Plain language summary
Mu-opioid antagonists for bowel dysfunction due to opioids in people with cancer and people receiving palliative care
Opioids (morphine-like drugs) are used to treat severe pain. Unfortunately, they cause side effects. Opioid-induced bowel dysfunction (OIBD) is a term used to describe constipation, incomplete evacuation of the bowels, bloating, and increased reflux (flowing back) of stomach contents. OIBD may be so severe that a person chooses to limit opioid treatment to improve bowel function. OIBD is common in people with cancer and people receiving palliative care (care given to people with a terminal illness when a cure is no longer possible). Laxatives are often the first-choice treatment for OIBD. They may not always work. Mu-opioid antagonists (MOA) are specific medicines for OIBD. Clinical guidelines may recommend them when laxatives fail.

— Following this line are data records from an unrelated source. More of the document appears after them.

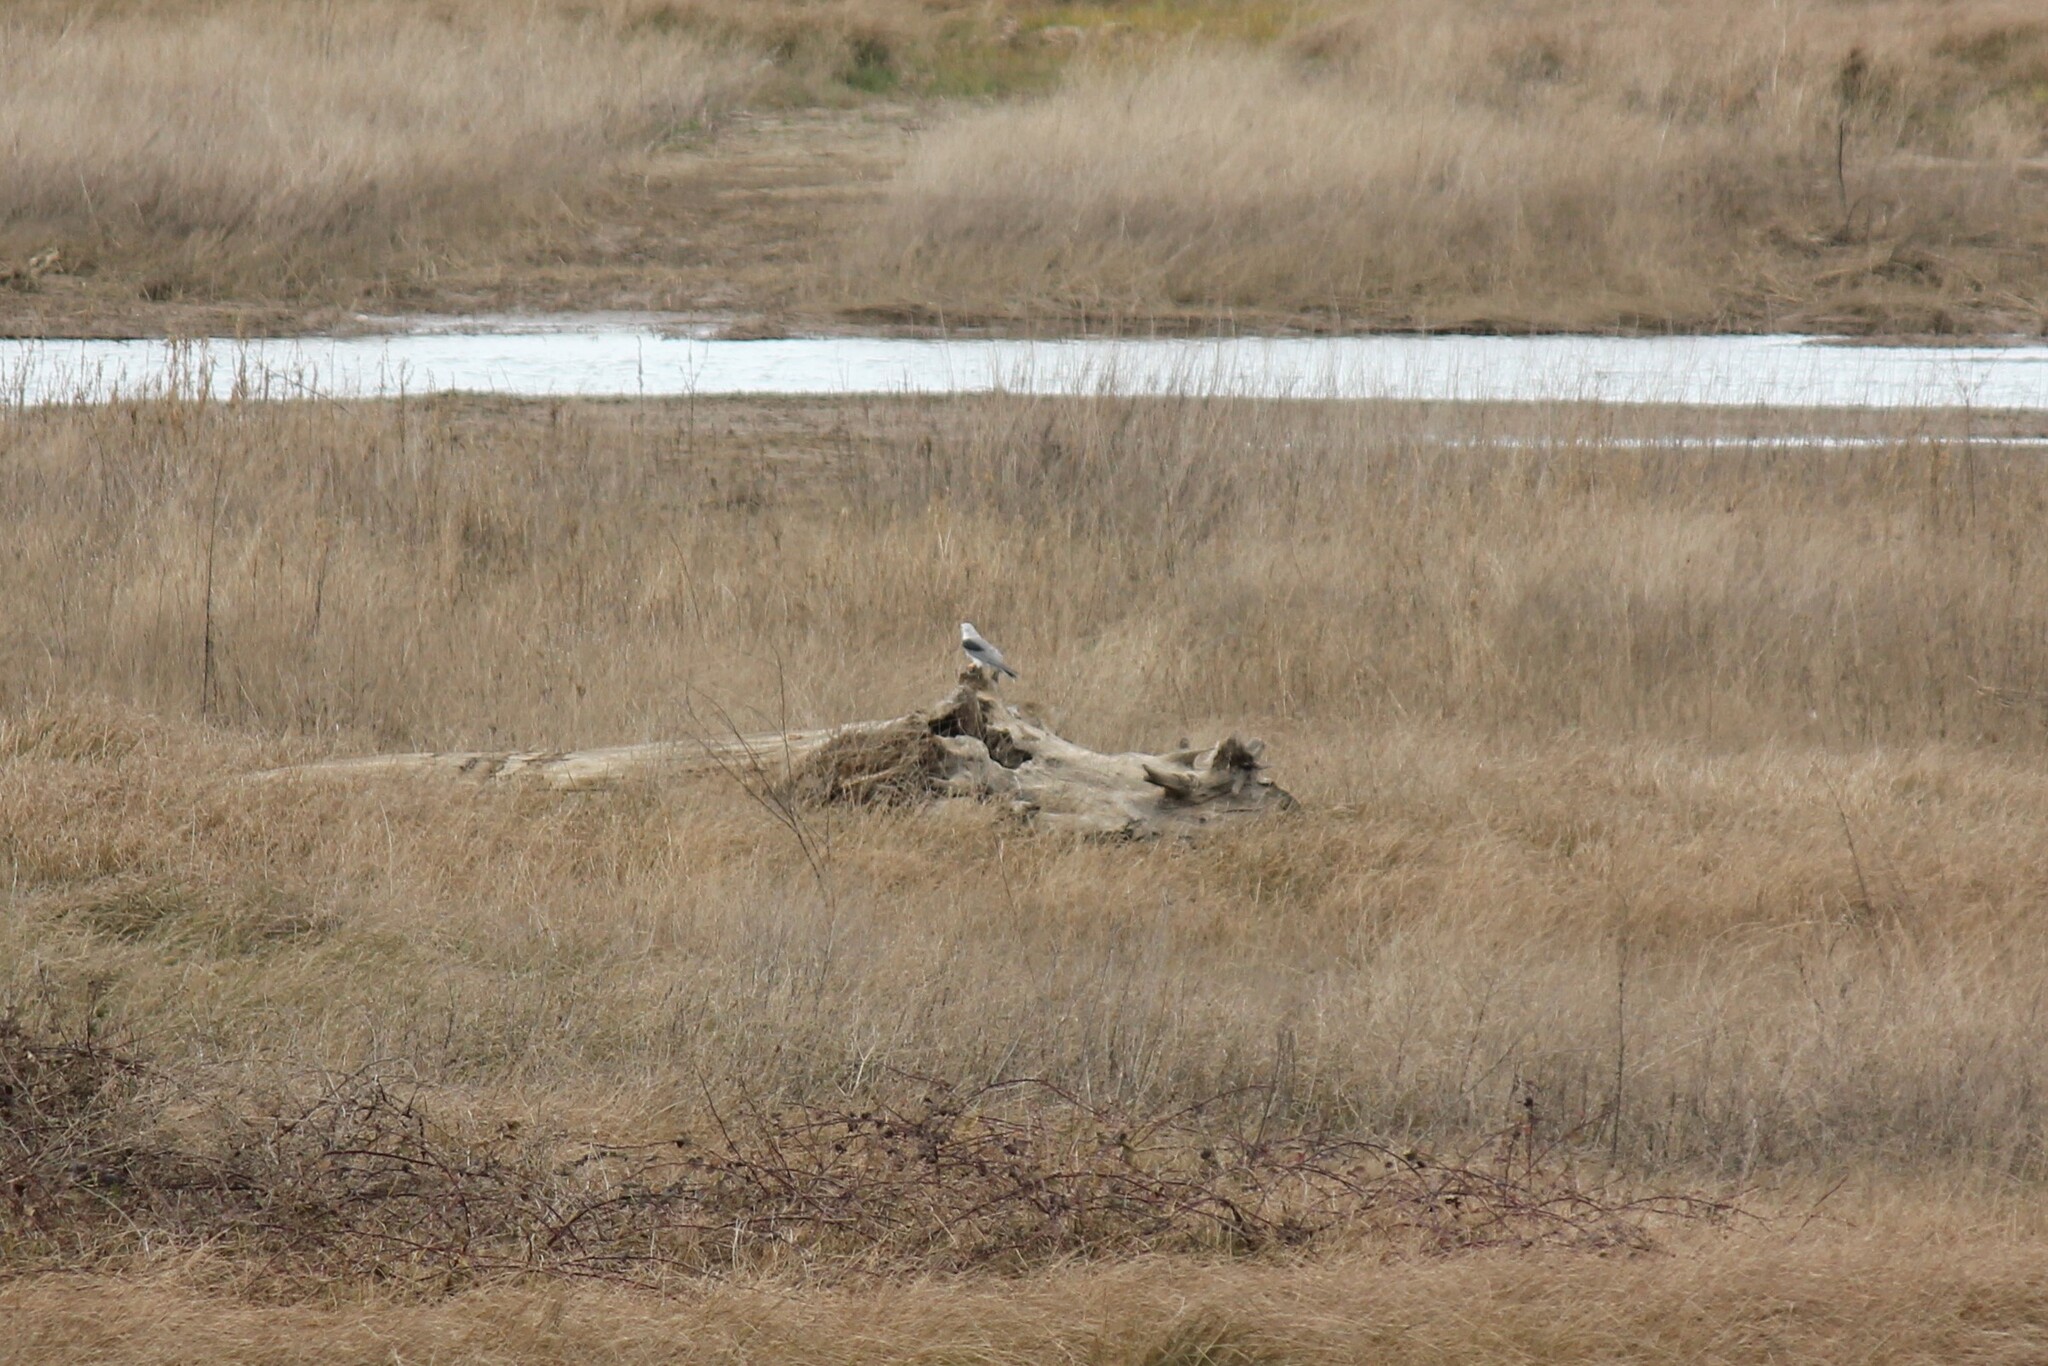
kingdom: Animalia
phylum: Chordata
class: Aves
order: Accipitriformes
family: Accipitridae
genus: Elanus
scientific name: Elanus leucurus
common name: White-tailed kite
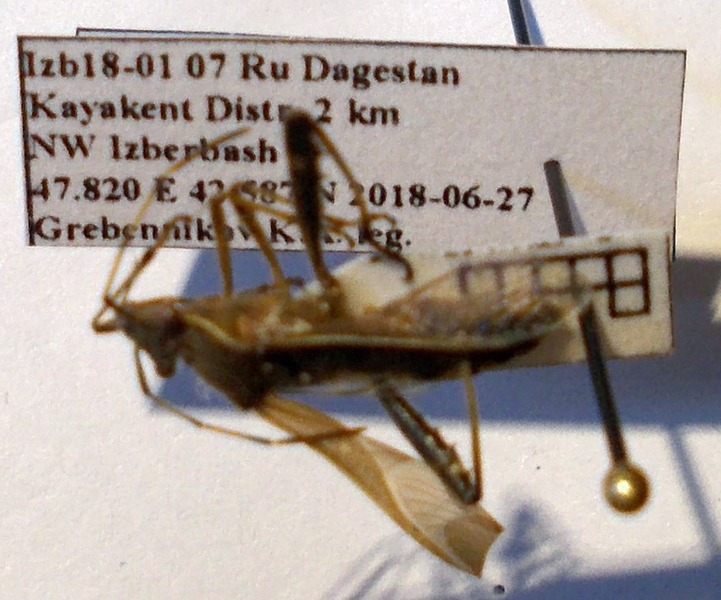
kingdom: Animalia
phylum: Arthropoda
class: Insecta
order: Hemiptera
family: Alydidae
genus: Camptopus
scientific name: Camptopus lateralis
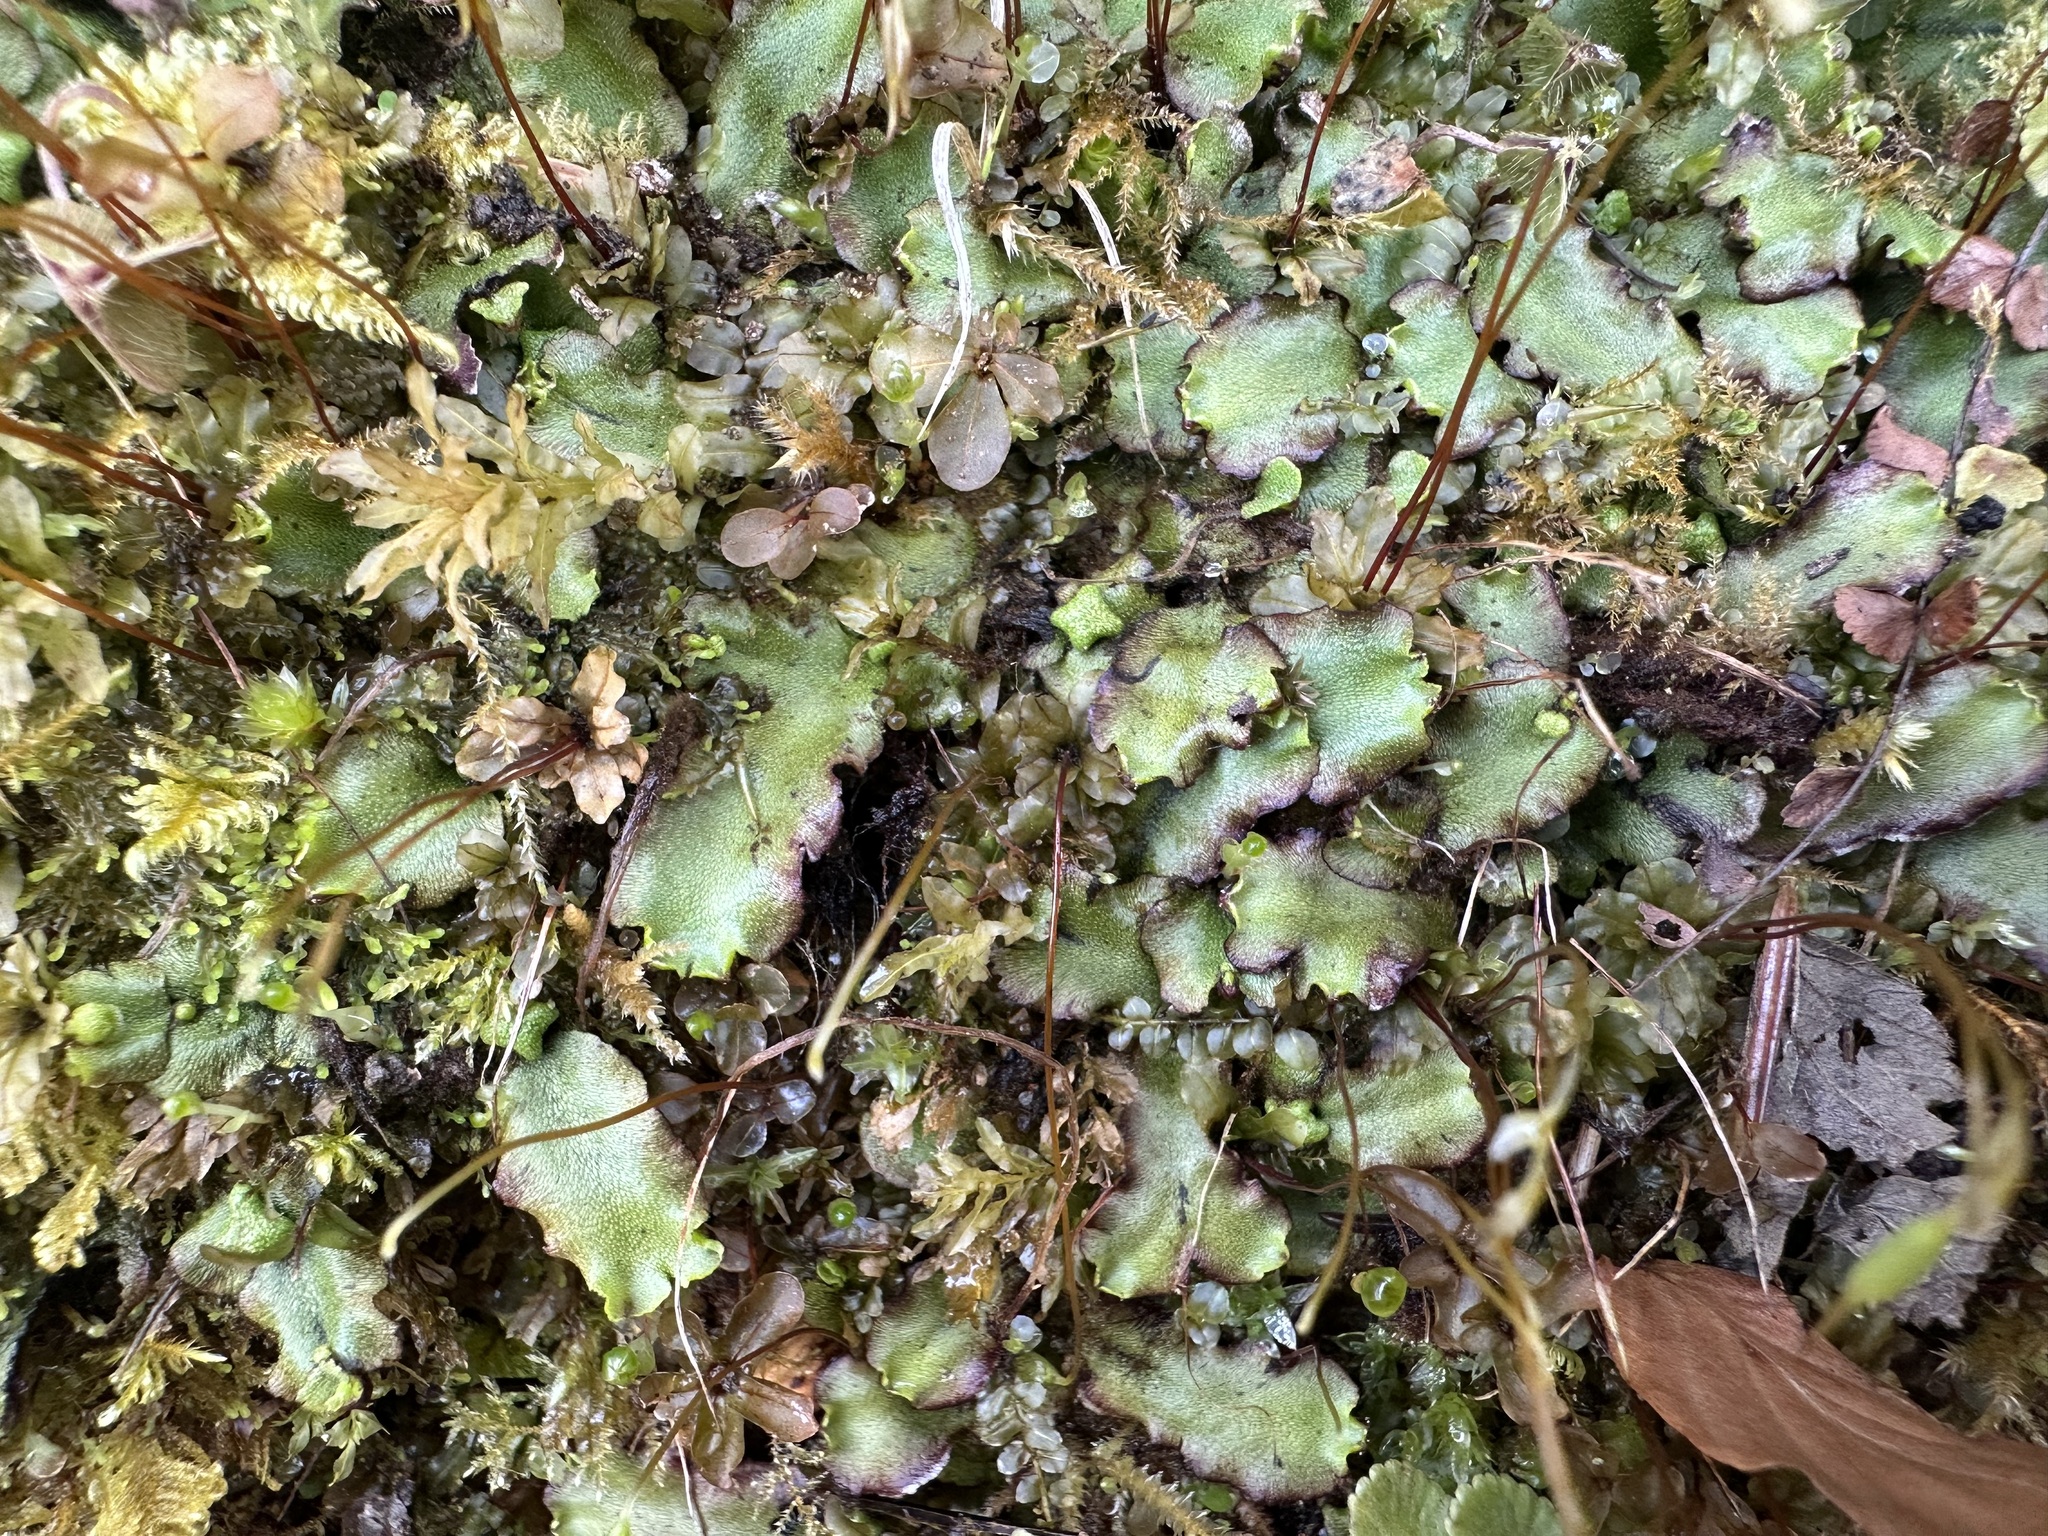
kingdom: Plantae
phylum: Marchantiophyta
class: Marchantiopsida
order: Marchantiales
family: Marchantiaceae
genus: Marchantia
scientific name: Marchantia quadrata
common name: Narrow mushroom-headed liverwort
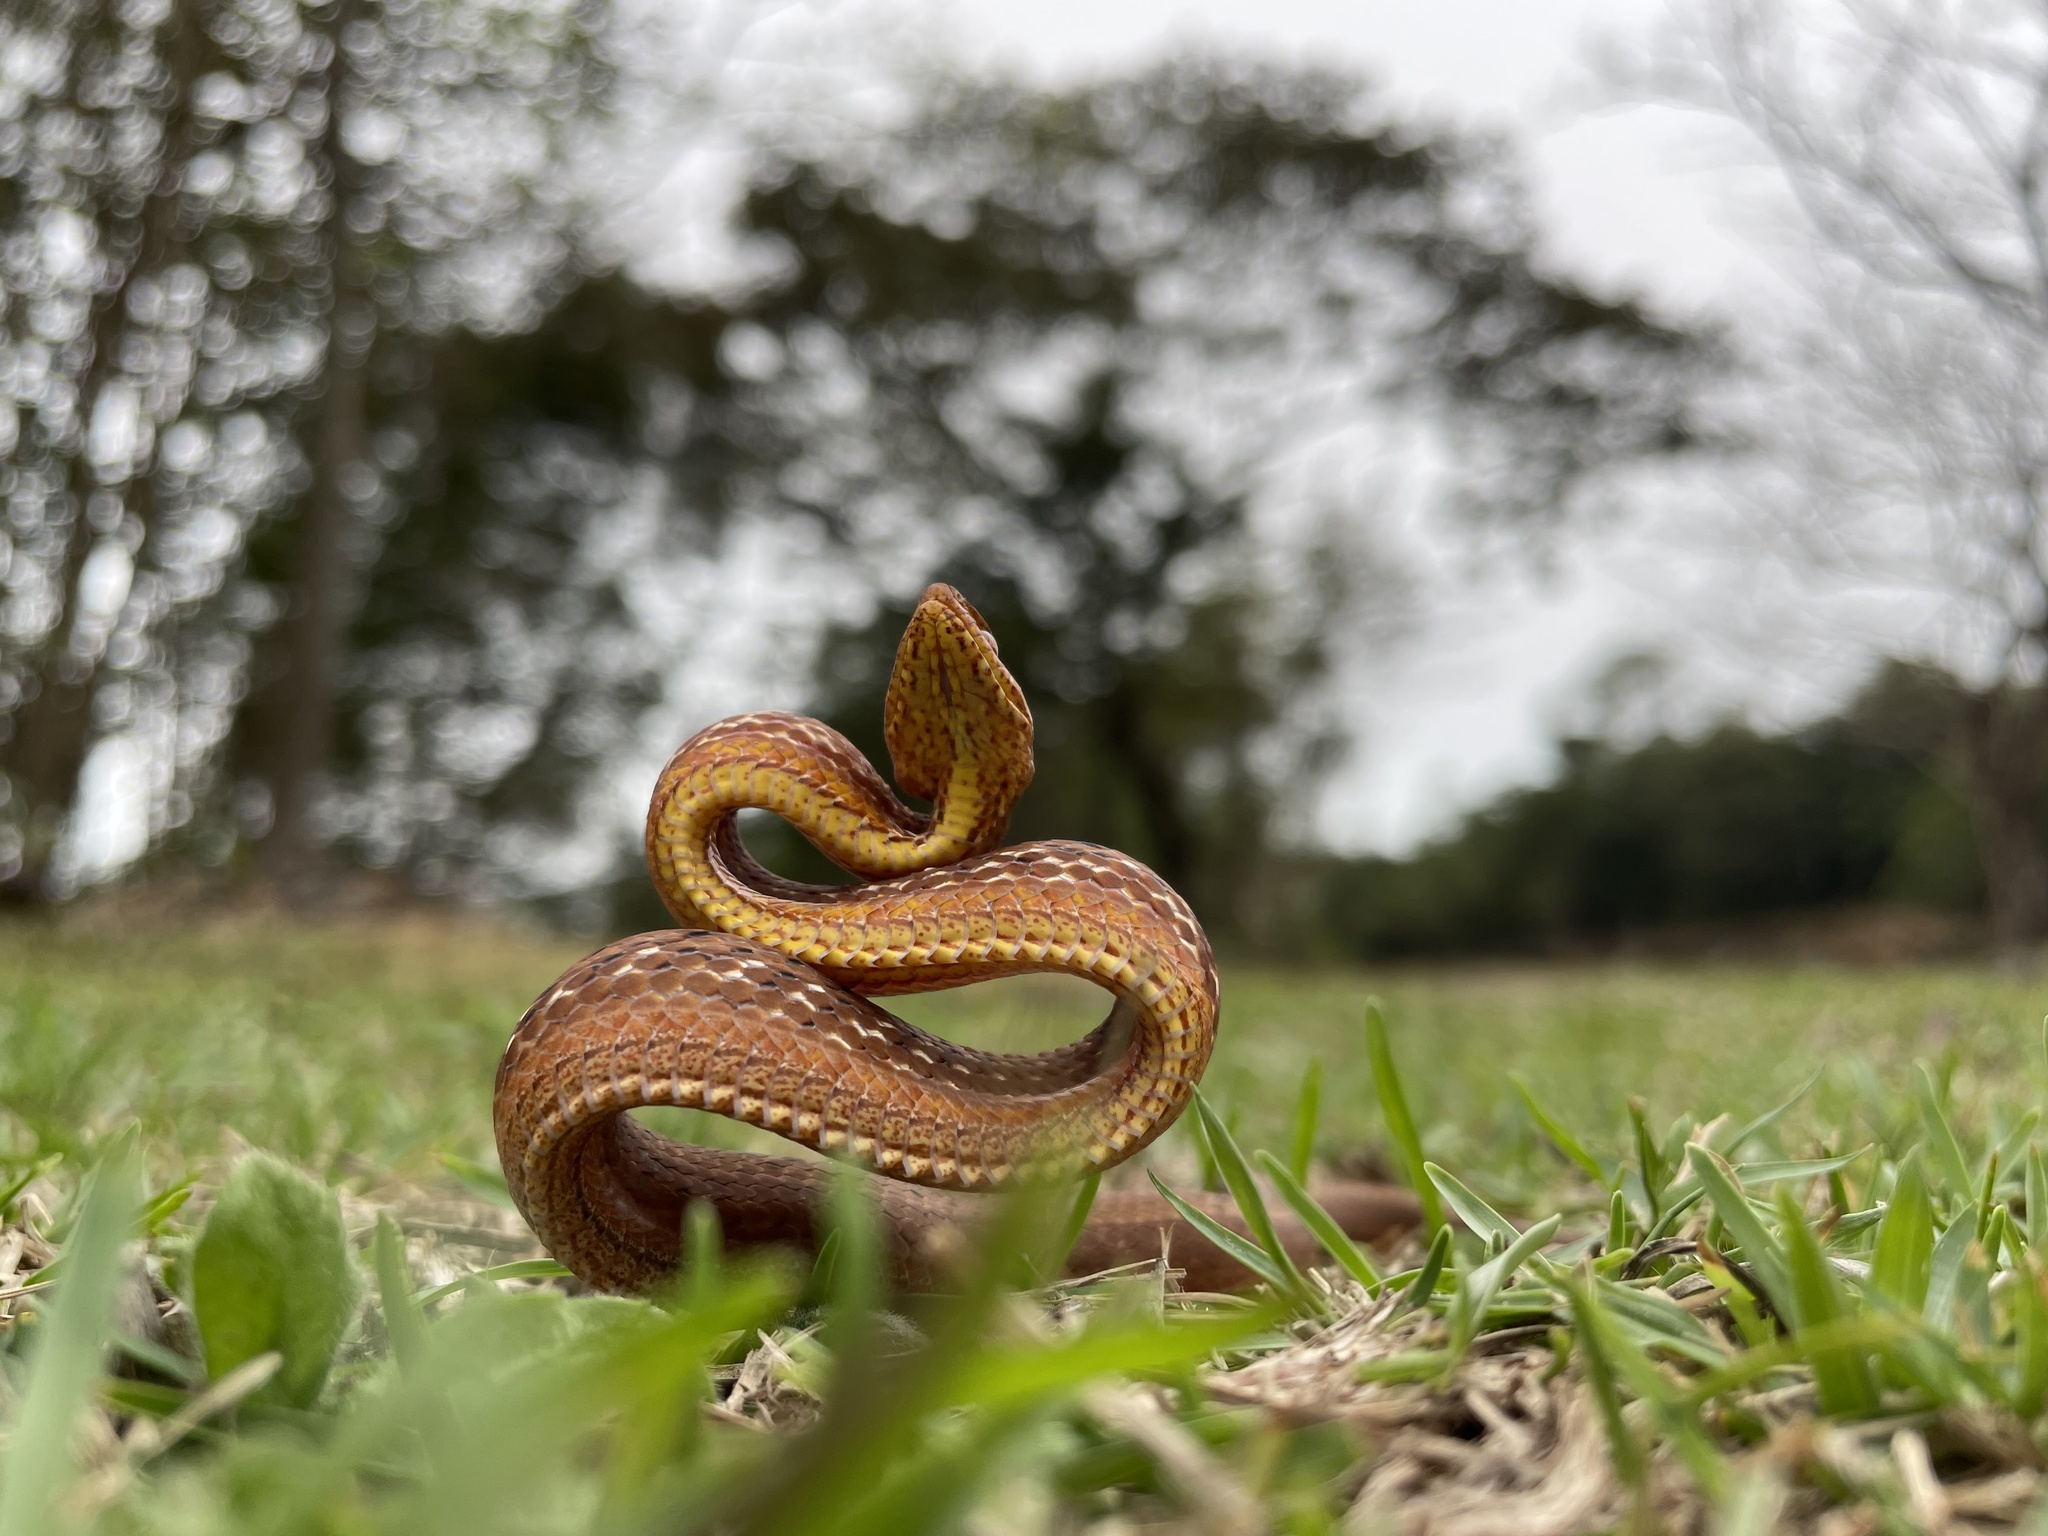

The aim of this updated review was to determine what we know about the effectiveness and safety of MOA for the management of OIBD in people with cancer and people receiving palliative care and for whom laxatives have failed. A possible side effect of an MOA is reduced pain relief from opioids; therefore, we looked at its impact on pain relief. We only included randomised controlled trials (RCTs), which are well-designed clinical trials that provide the most reliable evidence. RCTs needed to evaluate an MOA, such as the medicines naldemedine, methylnaltrexone, and naloxone. The trial comparison groups could be a placebo (a substance with no known active effect), usual care, or another treatment such as a different type of MOA.
Our search to August 2017 found eight trials involving 1022 adults. The MOAs evaluated in people with cancer were oral naldemedine and naloxone taken in combination with an opioid treatment (for pain). Methylnaltrexone given by injection was evaluated in palliative care where most participants had advanced cancer.
The results were naldemedine or methylnaltrexone compared with placebo. For naloxone, they were either in comparison with a placebo or with opioid treatment only.
We rated the quality of the evidence from studies as very low to moderate. Very low means that we are very uncertain about the results. High means that we are very confident in the results. There were problems with the design of studies, including under-reporting of trial methods.
Bowel movements within 24 hours and up to two weeks
There was moderate-quality evidence that naldemedine increased bowel movements up to two weeks. Trials did not measure the effects of naloxone on bowel movements at two weeks. Methylnaltrexone increased bowel movements or laxations (softer stools) within 24 hours and up to two weeks (moderate-quality evidence).
There was moderate-quality evidence that naldemedine did not change pain relief. Trials did not measure pain intensity with naldemedine. There was very low-quality evidence that naloxone taken on its own did not change pain relief. There was moderate-quality evidence that naloxone taken with an opioid treatment did not change pain relief. There was moderate- to low-quality evidence that methylnaltrexone did not change pain relief.
Risk of serious side effects (hospitalisation, life-threatening, or fatal) and other side effects
There was low-quality evidence that naldemedine and naloxone in combination with an opioid treatment did not increase the risk of serious side effects. For naldemedine, there were five serious side effects in the trial, although none were described as relating to the study drug. Methylnaltrexone probably did not increase the risk of serious side effects (moderate-quality evidence).
There was moderate-quality evidence that naldemedine increased the risk of side effects. There was moderate-quality evidence that naloxone taken with oxycodone (an opioid painkiller) did not increase the risk of side effects. There was low-quality evidence that methylnaltrexone did not increase the overall risk of a side effect. Methylnaltrexone increased the risk of abdominal pain and flatulence.
There was moderate-quality evidence to suggest that naldemedine improved bowel function over two weeks in adults with cancer and OIBD but increased the risk of side effects; and that methylnaltrexone improved bowel function in people receiving palliative care and low-quality evidence that methylnaltrexone did not increase side effects. The results of this review need to be interpreted with caution as they were not obtained from high-quality evidence. There were no studies in children.